Kiana Smith, 40, was born with a port-wine stain birthmark on the left side of her face.


The purple pigmentation also covered her neck and chest and left her the victim of cruel taunts during her school years.

But Kiana, from Cumana in Trinidad, has undergone five surgeries and specialised laser treatment to help lessen then mark and is now an ambassador for the Vascular Birthmark Foundation.

She has recently flown to New York for more treatment, but is concerned she can feel the mark growing back.

"I’m feeling some bulkiness along here with my chin and underneath a little bit," she told Barcroft TV.


“The surgeries on my birthmark have helped so much. I don’t have this bulk on my face anymore.

“As I would describe it, it’s like having this huge one-inch steak, the weight of it hanging on your face.


“Sometimes I would feel the blood just running and pumping in my birthmark.

“But I don’t have that anymore. I am able to speak much better which is fantastic. “

A port-wine stain birthmark are called so because they look like someone has spilt port-wine on the skin.

About 3 out of every 1,000 children are born with these marks.

They most often occur on faces, heads, arms or legs and are caused by abnormal development of blood vessels in the skin.

Unlike other birthmarks port-wine stains do not fade as a child gets older, instead it grows with them and often becomes hardened on the outside with age.

But Kiana also have a genetic condition that causes her birthmark to overgrow.

At one point it was so large she found it difficult to eat and drink.

"It is something that will always be there, always growing.

“The birthmark will never go away. I have accepted that now.

“I don’t want my whole life focused on the fact that I have a birthmark.

“I don’t want it to keep me back from enjoying life.”

Despite finally learning to accept the way she looks, Kiana said she will never get used to strangers staring at her.

“People always stare at me when I leave the house,” she added.

“I also feel like I have been in difficult situations with children.

“You know children will often freak out, screaming, crying and everything and I have felt so bad because I’m the cause of their reaction.

“I think entering high school was when I really had those first confidence issues

“I would get called, ‘prune face’, ‘purple face’ and one of the popular ones was the ‘purple people eater’.

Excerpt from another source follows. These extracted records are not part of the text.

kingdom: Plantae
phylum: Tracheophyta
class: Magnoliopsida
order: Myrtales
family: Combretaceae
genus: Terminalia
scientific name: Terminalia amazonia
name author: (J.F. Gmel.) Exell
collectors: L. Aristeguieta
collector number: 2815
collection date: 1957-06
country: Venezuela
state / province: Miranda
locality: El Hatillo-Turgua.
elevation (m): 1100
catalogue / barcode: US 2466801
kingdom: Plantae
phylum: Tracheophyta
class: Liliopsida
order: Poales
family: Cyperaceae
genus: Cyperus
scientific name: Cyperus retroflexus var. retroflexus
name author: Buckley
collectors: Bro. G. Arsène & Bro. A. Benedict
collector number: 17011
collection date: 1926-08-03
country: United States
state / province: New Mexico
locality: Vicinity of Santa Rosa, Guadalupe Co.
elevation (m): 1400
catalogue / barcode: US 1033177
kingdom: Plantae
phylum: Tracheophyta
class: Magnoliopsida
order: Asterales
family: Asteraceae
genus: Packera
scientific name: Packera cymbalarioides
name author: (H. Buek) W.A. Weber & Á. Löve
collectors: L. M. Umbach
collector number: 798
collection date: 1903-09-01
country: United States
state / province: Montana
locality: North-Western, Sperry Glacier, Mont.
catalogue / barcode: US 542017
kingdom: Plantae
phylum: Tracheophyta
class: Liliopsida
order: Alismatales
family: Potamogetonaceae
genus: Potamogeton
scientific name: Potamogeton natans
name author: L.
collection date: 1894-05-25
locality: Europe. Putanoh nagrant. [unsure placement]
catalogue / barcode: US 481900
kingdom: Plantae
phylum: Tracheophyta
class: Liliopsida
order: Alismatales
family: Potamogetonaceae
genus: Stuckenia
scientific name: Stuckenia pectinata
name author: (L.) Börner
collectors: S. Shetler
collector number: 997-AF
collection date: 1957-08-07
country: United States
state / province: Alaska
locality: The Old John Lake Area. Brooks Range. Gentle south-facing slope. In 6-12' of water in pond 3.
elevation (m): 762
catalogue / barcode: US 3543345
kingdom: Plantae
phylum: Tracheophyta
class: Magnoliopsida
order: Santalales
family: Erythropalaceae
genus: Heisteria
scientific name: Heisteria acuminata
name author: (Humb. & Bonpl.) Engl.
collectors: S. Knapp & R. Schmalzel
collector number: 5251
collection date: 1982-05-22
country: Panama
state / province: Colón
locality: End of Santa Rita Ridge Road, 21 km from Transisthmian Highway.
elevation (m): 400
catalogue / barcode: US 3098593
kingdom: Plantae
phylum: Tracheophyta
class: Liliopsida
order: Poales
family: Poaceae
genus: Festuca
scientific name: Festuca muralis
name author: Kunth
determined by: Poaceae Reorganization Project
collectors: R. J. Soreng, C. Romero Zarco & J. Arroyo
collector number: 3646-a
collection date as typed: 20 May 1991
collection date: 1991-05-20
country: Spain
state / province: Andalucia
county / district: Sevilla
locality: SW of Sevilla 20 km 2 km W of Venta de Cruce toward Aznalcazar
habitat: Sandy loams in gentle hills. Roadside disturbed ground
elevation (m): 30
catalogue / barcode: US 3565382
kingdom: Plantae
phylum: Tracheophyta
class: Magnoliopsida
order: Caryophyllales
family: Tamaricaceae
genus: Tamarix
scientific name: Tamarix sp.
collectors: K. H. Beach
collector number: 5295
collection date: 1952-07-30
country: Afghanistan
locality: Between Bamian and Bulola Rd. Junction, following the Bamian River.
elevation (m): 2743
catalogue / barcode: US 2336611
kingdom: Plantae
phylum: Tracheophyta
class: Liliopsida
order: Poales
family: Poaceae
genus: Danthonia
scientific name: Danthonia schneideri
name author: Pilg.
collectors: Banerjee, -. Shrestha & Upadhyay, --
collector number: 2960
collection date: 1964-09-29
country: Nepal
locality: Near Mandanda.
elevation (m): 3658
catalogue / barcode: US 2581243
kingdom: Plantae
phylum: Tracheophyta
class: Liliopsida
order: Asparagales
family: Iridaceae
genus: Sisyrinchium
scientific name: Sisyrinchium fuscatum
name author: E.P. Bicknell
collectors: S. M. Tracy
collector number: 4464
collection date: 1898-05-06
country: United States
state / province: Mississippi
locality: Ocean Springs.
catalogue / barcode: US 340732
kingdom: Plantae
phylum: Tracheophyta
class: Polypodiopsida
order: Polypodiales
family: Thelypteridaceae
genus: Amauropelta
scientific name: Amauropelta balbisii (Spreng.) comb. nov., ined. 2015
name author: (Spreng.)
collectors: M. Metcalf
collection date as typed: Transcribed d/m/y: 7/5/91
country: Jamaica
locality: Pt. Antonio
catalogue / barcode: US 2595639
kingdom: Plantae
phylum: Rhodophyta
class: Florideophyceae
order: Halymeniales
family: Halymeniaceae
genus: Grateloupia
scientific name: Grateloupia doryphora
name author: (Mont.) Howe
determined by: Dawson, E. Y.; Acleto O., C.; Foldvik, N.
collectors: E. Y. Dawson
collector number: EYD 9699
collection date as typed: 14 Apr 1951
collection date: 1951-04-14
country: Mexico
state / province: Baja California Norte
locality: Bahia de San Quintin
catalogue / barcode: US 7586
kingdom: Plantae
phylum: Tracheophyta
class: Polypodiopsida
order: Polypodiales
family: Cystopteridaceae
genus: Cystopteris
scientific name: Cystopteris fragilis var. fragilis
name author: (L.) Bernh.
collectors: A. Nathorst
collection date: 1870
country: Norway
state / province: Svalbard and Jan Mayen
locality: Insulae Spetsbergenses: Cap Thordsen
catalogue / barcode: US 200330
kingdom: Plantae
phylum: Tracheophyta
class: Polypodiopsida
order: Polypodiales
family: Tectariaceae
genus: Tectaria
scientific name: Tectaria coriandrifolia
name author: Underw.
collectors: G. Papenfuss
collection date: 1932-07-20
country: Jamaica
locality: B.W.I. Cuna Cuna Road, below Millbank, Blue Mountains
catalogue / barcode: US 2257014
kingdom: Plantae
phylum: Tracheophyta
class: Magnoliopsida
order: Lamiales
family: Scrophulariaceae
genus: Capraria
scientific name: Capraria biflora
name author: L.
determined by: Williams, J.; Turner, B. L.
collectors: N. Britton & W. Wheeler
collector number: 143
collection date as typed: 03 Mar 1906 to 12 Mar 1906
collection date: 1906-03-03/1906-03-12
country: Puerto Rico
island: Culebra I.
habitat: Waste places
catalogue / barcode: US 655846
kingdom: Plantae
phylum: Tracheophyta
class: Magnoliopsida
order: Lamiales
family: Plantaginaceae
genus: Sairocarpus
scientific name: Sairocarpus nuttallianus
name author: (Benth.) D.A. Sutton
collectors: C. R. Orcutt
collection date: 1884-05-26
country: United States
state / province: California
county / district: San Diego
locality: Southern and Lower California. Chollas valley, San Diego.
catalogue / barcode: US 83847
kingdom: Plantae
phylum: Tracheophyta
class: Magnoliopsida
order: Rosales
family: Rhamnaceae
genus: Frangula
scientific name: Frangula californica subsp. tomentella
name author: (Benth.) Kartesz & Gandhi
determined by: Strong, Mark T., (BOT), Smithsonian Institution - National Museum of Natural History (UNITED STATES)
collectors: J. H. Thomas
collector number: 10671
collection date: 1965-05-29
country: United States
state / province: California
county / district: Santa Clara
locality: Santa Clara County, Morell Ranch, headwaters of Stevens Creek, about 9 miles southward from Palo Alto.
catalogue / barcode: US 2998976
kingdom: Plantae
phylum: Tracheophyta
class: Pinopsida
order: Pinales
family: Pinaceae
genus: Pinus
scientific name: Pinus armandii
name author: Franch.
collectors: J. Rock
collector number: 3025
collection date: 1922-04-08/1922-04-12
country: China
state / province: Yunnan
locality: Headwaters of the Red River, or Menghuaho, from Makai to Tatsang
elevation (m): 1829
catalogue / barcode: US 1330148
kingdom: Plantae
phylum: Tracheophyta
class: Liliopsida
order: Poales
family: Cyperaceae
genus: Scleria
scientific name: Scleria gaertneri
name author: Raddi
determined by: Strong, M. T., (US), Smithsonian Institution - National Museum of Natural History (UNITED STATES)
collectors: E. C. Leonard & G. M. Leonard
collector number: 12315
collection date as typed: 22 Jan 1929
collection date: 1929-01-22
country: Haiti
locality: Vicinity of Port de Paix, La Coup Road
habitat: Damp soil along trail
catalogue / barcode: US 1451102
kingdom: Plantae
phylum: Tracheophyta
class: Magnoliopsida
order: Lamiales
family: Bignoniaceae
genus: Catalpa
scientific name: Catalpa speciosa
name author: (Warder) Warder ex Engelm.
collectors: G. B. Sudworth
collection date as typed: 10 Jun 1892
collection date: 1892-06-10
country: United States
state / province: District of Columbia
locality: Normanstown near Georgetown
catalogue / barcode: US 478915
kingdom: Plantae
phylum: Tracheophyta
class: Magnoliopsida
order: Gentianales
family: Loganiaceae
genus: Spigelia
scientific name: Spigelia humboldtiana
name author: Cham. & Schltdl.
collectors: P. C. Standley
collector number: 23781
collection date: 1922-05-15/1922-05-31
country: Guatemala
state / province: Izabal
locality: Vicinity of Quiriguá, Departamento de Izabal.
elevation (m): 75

“But my mother really helped me deal with this by treating me just as any other child.”

Mum Ann McCarthy, 62, added: “I don’t think it affects her as much now as an adult as it did when she was much younger.

“She’s able to be in society as a human being and like a normal human being.

“I’ve always tried to emphasise to her, it is what is inside you that matters – not your external appearance.

“I am unable to really say in words how proud I am of her.”

But Kiana said all of the name-calling she faced earlier in life has only made her more determined to succeed.

“I don’t really know what the future holds,” she said.

“In terms of my birthmark, I’d like to have more laser surgery because that is critical.

“I’m not going to say that I’ll ever be perfectly happy with my birthmark, because I don’t love it.

“Despite everything, I am proud of myself and what I have achieved.”